Now, if you’ve got a sparse array, you might completely miss that glint because the rays of light are in a narrow bundle (that’s why it disappears when you move your head). You’d miss it if the rays of light landed between the lenses in your array. Worse, if it does happen to hit a lens in your array, you have no real way of knowing that it’s only a small glint — you can’t find the start and end of it — so you’re stuck smearing that glint out across a wider space. This is what’s called ‘aliasing,’ when you have image components that are higher frequency than your capture frequency. (DPs, remember the 5D mark II? Remember thin lines on shirts or chain link fences exploding into psychedelic color shows?
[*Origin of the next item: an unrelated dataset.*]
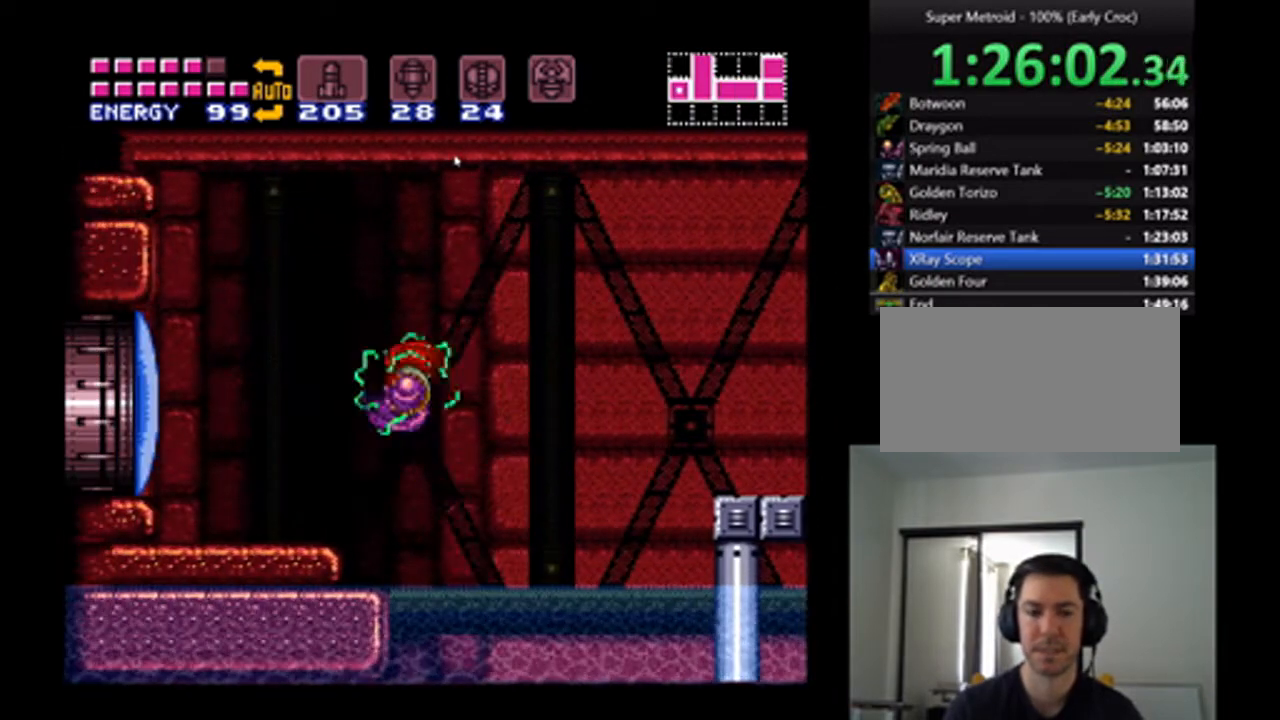
{"buttons": ["A", "DPAD_LEFT"], "events": [[100, "Y", "down"], [200, "Y", "up"]]}
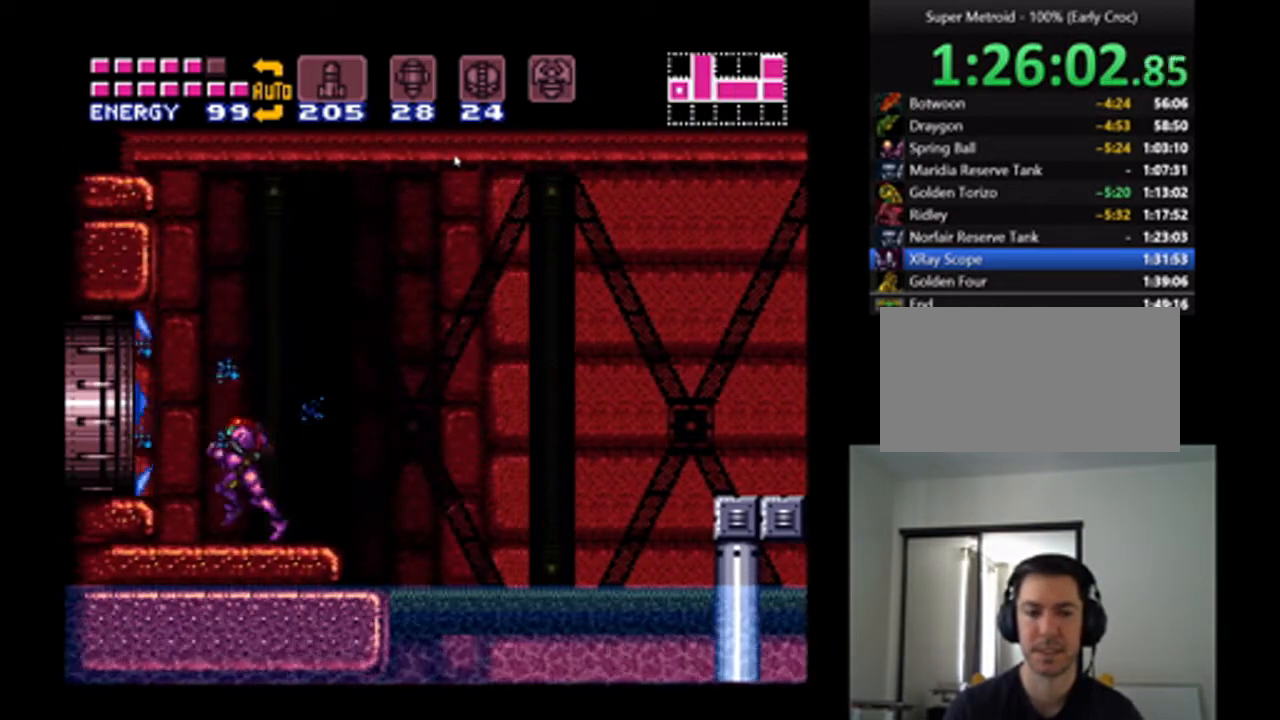
{"buttons": ["A", "DPAD_LEFT"], "events": [[33, "B", "down"], [100, "B", "up"]]}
That’s aliasing; the mark II’s pixel binning only sampled the image every few pixel columns, and the result was a capture frequency well below the frequencies present in the image.) The punch line is, whether you catch that glint or don’t, you’re reproducing a significantly lower frequency image if you’re doing sparse sampling. The result may feel plastic, dull, or dead.

OTOY’s whirligig, though, will catch that glint, from the beginning to the end (well, within reason — it’s still a discrete system, so there is an inherent sampling frequency … but it’s a lot higher than 20 or 50 cameras, from the demo video). The result should be significantly more realistic representation. (I say ‘should’ because I haven’t had a hands-on yet — go follow the links and you’ll know more or less exactly what I know. We’ll update you with more details when we get access, hopefully later today.)

[UPDATE: hands-on is here.]

That said, we’re still not capturing motion with this prototype. It’s still life only, furniture and bowls of fruit. You can get the reflections off of jewels, but not if those jewels are attached to an actor or actress. (Unless the actor is heavily sedated.) But that’s okay, this is just another step in the right direction. Hopefully the effect is profound enough to spur more advances on the capture side. And until then, the bar for live action VR — especially with head-tracking — has been raised yet again.

(Also, we’re getting closer to doing light fields justice. And that gives me warm fuzzies.)